[[ EXCERPT, beginning ]]
ROC vs precision-and-recall curves I understand the formal differences between them, what I want to know is when it is more relevant to use one vs. the other. 


*

*Do they always provide complementary insight about the performance of a given classification/detection system? 

*When is it reasonable to provide them both, say, in a paper? instead of just one?

*Are there any alternative (maybe more modern) descriptors that capture the relevant aspects of both ROC and precision recall for a classification system?


I am interested in arguments for both binary and multi-class (e.g. as one-vs-all) cases.
 A: Here are the conclusions from a paper by Davis & Goadrich explaining the relationship between ROC and PR space. They answer the first two questions:

First, for any dataset, the ROC curve and PR curve for a given algorithm contain the same points. This equivalence, leads to the surprising theorem that a curve dominates in ROC space if and only if it dominates in PR space. Second, as a corollary to the theorem we show the existence of the PR space analog to the convex hull in ROC space, which we call achievable PR curve. Remarkably, when constructing the achievable PR curve one discards exactly the same points omit- ted by the convex hull in ROC space. Consequently, we can efficiently compute the achievable PR curve. [...] Finally, we show that an algorithm that optimizes the area under the ROC curve is not guaranteed to optimize the area under the PR curve.
[[ EXCERPT, end ]]
[[ DATA SUPPLIED, beginning ]]
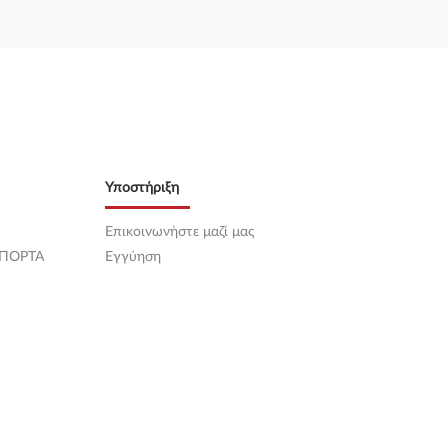
Υποστήριξη
Επικοινωνήστε μαζί μας
 ΠΟΡΤΑ
Εγγύηση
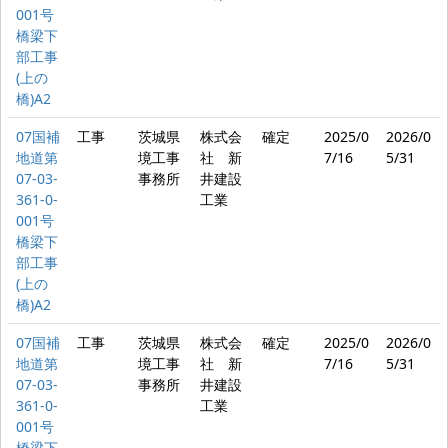
001号
橋梁下
部工事
(上の
橋)A2
07国補
工事
茨城県
株式会
確定
2025/0
2026/0
地道第
境工事
社 新
7/16
5/31
07-03-
事務所
井建設
361-0-
工業
001号
橋梁下
部工事
(上の
橋)A2
07国補
工事
茨城県
株式会
確定
2025/0
2026/0
地道第
境工事
社 新
7/16
5/31
07-03-
事務所
井建設
361-0-
工業
001号
橋梁下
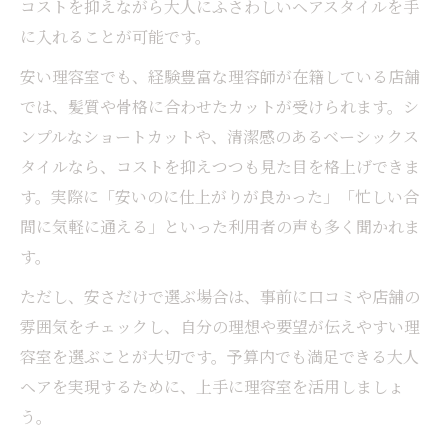
コストを抑えながら大人にふさわしいヘアスタイルを手
に入れることが可能です。
安い理容室でも、経験豊富な理容師が在籍している店舗
では、髪質や骨格に合わせたカットが受けられます。シ
ンプルなショートカットや、清潔感のあるベーシックス
タイルなら、コストを抑えつつも見た目を格上げできま
す。実際に「安いのに仕上がりが良かった」「忙しい合
間に気軽に通える」といった利用者の声も多く聞かれま
す。
ただし、安さだけで選ぶ場合は、事前に口コミや店舗の
雰囲気をチェックし、自分の理想や要望が伝えやすい理
容室を選ぶことが大切です。予算内でも満足できる大人
ヘアを実現するために、上手に理容室を活用しましょ
う。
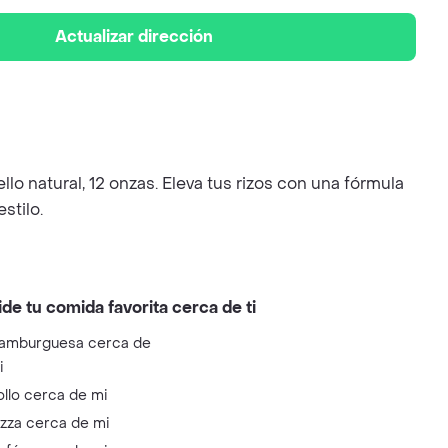
Actualizar dirección
lo natural, 12 onzas. Eleva tus rizos con una fórmula
stilo.
ide tu comida favorita cerca de ti
amburguesa cerca de
i
ollo cerca de mi
izza cerca de mi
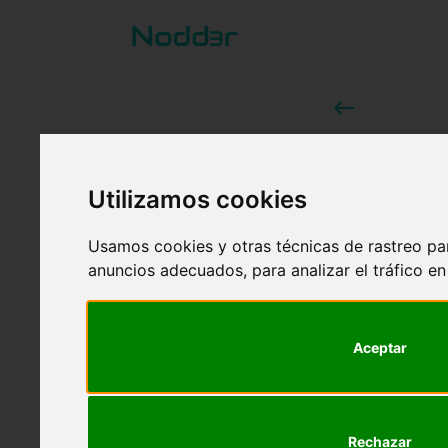
west
Deep 
Artifi
Utilizamos cookies
En este po
Usamos cookies y otras técnicas de rastreo pa
necesitas 
anuncios adecuados, para analizar el tráfico e
utilidades.
Aceptar
Nodd3r
31 de mayo de 2
Rechazar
[[ DATA SUPPLIED, end ]]
* _DIRECTIVE 1_: In the ROC and precision-recall text, what name is given to the PR space analog of the convex hull in ROC space?
* _DIRECTIVE 2_: Proceed with the ROC and precision-recall text, starting right after its last sentence.
The pages of material shown above are separate from the ROC and precision-recall text.

* _ANSWER AREA 1_: It is called the achievable PR curve.

* _ANSWER AREA 2_:
In other words, in principle, ROC and PR are equally suited to compare results. But for the example case of a result of 20 hits and 1980 misses they show that the differences can be rather drastic, as shown in Figures 11 and 12.

Result/curve (I) describes a result where 10 of the 20 hits are in the top ten ranks and the remaining 10 hits are then evenly spread out over the first 1500 ranks. Resut (II) describes a result where the 20 hits are evenly spread over the first 500 (out of 2000) ranks. So in cases where a result "shape" like (I) is preferable, this preference is clearly distinguishable in PR-space, while the AUC ROC of the two results are nearly equal.
A: The key difference is that ROC curves will be the same no matter what the baseline probability is, but PR curves may be more useful in practice for needle-in-haystack type problems or problems where the "positive" class is more interesting than the negative class.
To show this, first let's start with a very nice way to define precision, recall and specificity.  Assume you have a "positive" class called 1 and a "negative" class called 0.  $\hat{Y}$ is your estimate of the true class label $Y$.  Then:
$$
\begin{aligned}
&\text{Precision} &= P(Y = 1 | \hat{Y} = 1)  \\
&\text{Recall} = \text{Sensitivity} &= P(\hat{Y} = 1 | Y = 1)  \\
&\text{Specificity} &= P(\hat{Y} = 0 | Y = 0)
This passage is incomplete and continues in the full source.